Data entries
=== Section Start ===
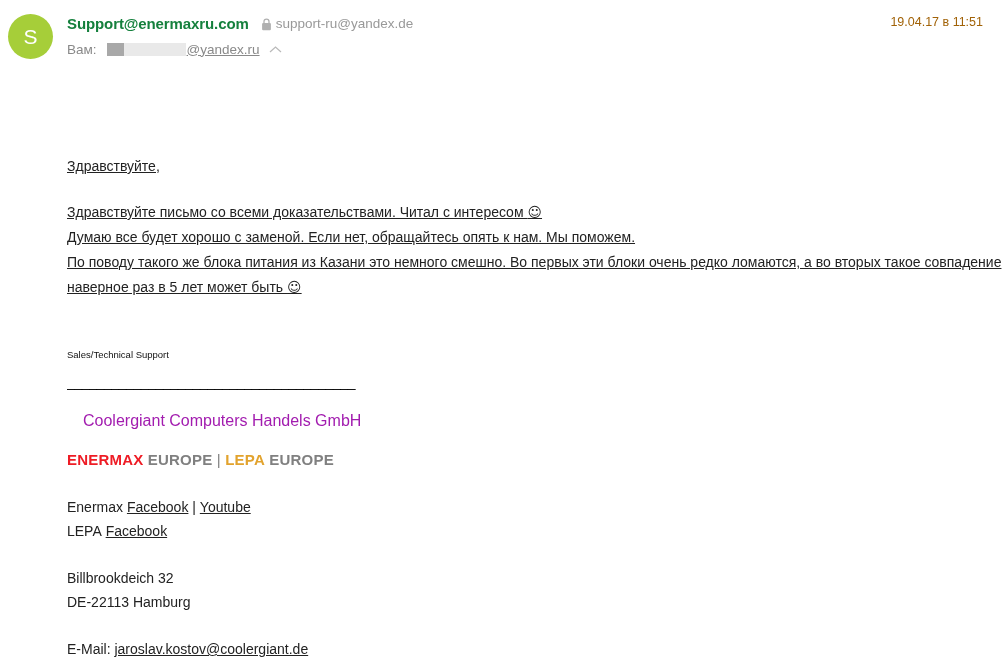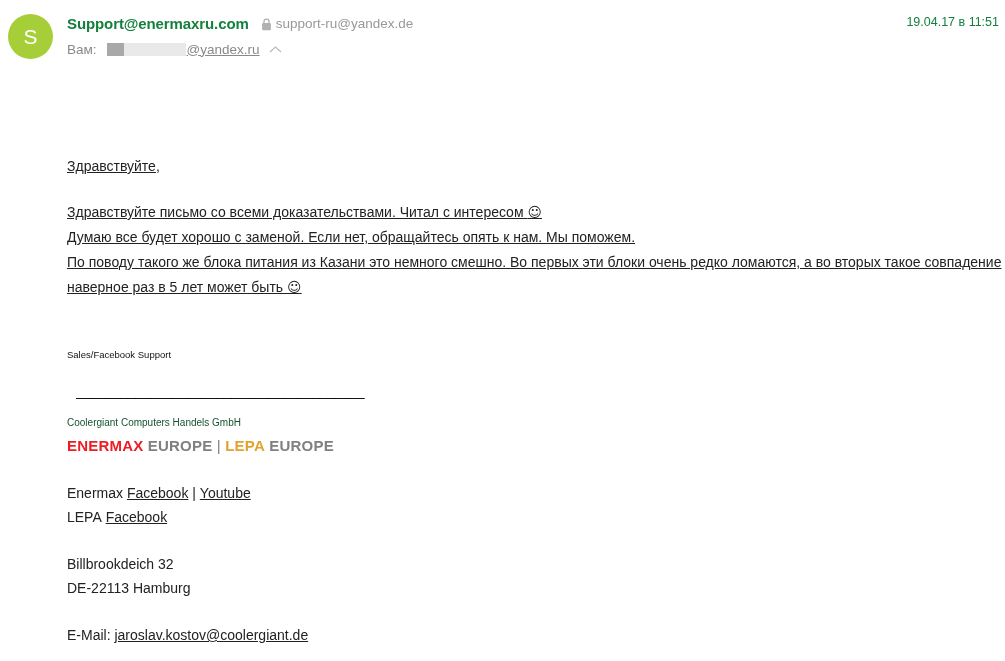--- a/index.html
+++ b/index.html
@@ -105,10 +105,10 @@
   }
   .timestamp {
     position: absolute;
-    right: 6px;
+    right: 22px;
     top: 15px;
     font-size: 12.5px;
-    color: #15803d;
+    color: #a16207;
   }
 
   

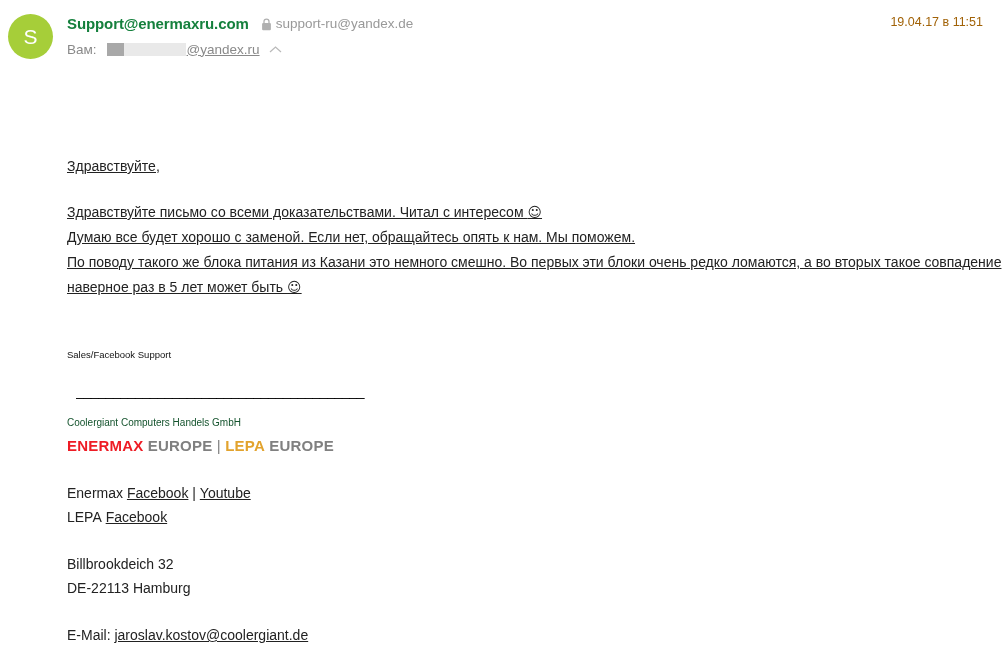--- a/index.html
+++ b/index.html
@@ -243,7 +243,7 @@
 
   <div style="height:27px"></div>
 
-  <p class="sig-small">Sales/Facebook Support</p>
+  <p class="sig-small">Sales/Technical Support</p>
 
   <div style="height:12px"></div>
=== Section End ===
=== Section Start ===
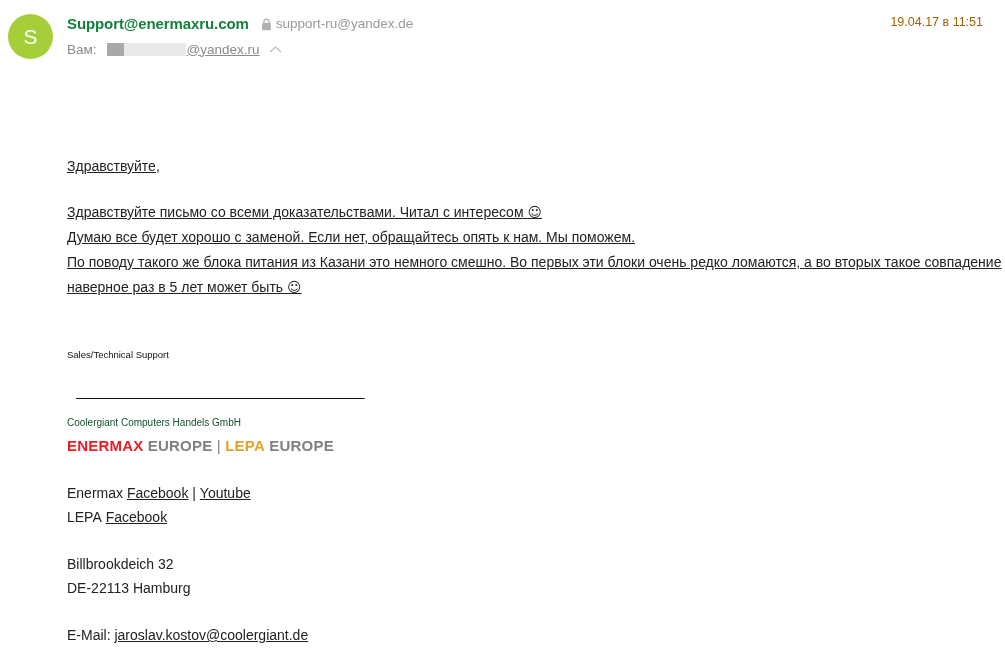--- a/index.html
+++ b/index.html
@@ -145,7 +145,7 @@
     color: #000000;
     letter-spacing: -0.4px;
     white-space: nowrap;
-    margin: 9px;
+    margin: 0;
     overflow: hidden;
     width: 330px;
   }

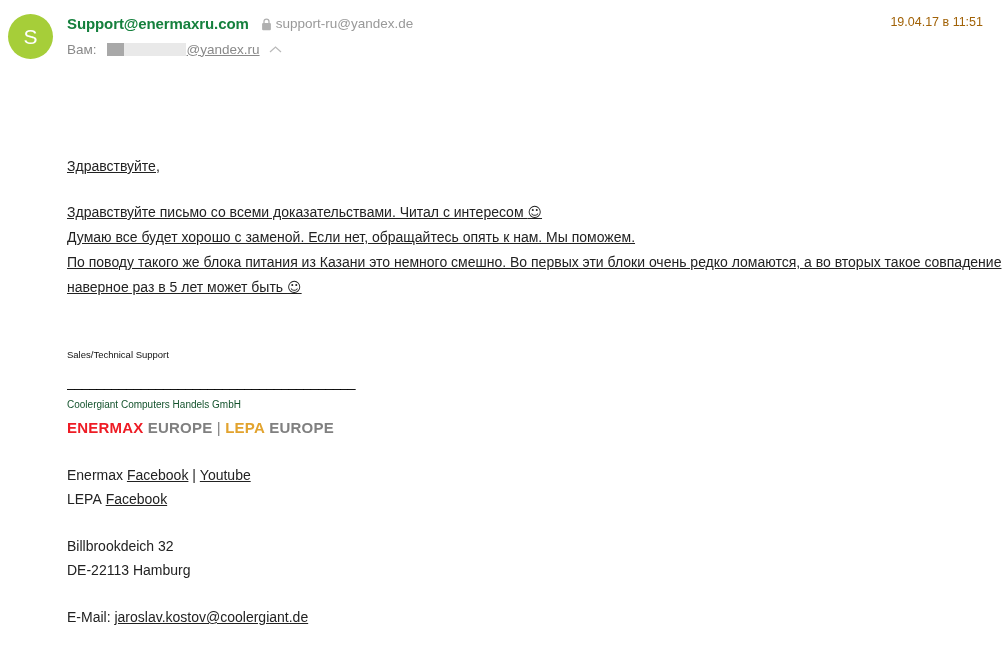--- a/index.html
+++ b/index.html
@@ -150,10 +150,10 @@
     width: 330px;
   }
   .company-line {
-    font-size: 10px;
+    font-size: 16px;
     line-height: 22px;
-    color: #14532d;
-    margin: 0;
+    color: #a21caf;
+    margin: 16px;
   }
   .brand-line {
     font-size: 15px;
=== Section End ===
Work item: Read the entries above and find each line holding the word "small". Copy it out.

Response box:
-  <p class="sig-small">Sales/Facebook Support</p>
+  <p class="sig-small">Sales/Technical Support</p>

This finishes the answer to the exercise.